**BRIEF A:**
In the passage below about Vasquez becoming a cavalry scout drill sergeant, how long was the ruck march on the third day of the transition course?
**BRIEF B:**
From the passage below about Vasquez becoming a cavalry scout drill sergeant, quote everything from "On 21 May 2019, Vasquez" down to "Camp Shelby, Mississippi.".
**BRIEF C:**
Carry on the passage below about Vasquez becoming a cavalry scout drill sergeant from the point at which it stops.

**SELECTED EXTRACT:**
+ + +

On 21 May 2019, Vasquez became one of the first females in the history of the United State Army to become a 19D Cavalry Scout Drill Sergeant when she graduated from the 19D military occupational specialty transition course class 001-19 at 1st Armor Training Battalion 154th Regiment, Camp Shelby, Mississippi.
About the transition course she says, “The first 4 days were brutal. We were introduced to over 70 tanks and helicopters that eventually we would be tested on. The second day we had a physical demands test that consisted of different activities that will challenge us as Bradley crewmen. On the third day we had a 12 mile ruck march.”
Vasquez remembers vividly why she originally joined the Army. “I remember watching a commercial when I was in 6th grade of some female Soldiers rappelling down from a helicopter. I always thought that was so cool. I told myself ‘I can do that’”.
She continued, “my role models have been bad and good leaders throughout my career. The bad ones, well I don’t ever want my Soldiers to feel or go through those horrible experiences like I did; so I know what patterns and behaviors to avoid. With the good leaders I’ve had, they’ve been tough on me, but they taught me so much along the way. They pushed me to do better and at times I hated it, however, the end result was awesome.”

+ + +

**DATASET EXTRACT:**
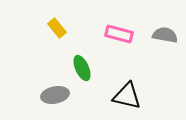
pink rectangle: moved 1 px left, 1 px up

+ + +

**OUTPUT A:**
It was a 12-mile ruck march.

**OUTPUT B:**
On 21 May 2019, Vasquez became one of the first females in the history of the United State Army to become a 19D Cavalry Scout Drill Sergeant when she graduated from the 19D military occupational specialty transition course class 001-19 at 1st Armor Training Battalion 154th Regiment, Camp Shelby, Mississippi.

**OUTPUT C:**
Vasquez will join with her peers this summer to forge the next generation of 19D Cav Scout Soldiers at Basic Combat Training, One Station Unit Training (BCT OSUT) at Fort Benning, Georgia.
While in Alpha Troop 2/415th, 1st Brigade, 98th Division, Vasquez has often taken the lead within her unit and set high standards of excellence for her peers to emulate.
From here she has her eye on her unit’s Best Warrior Competition, NCO/Drill Sergeant of the year, Iroquois challenge, and Ranger school.
Whether influenced by leaders of their own or intrinsically motivated from an early age, these Drill Sergeants are poised to leave a legacy of their own as they train and mentor recruits into Soldiers in the coming years. The opportunity to provide their own brand of committed leadership is spread before them and it is now up to them to make the positive impact on young Soldiers they themselves were inspired by.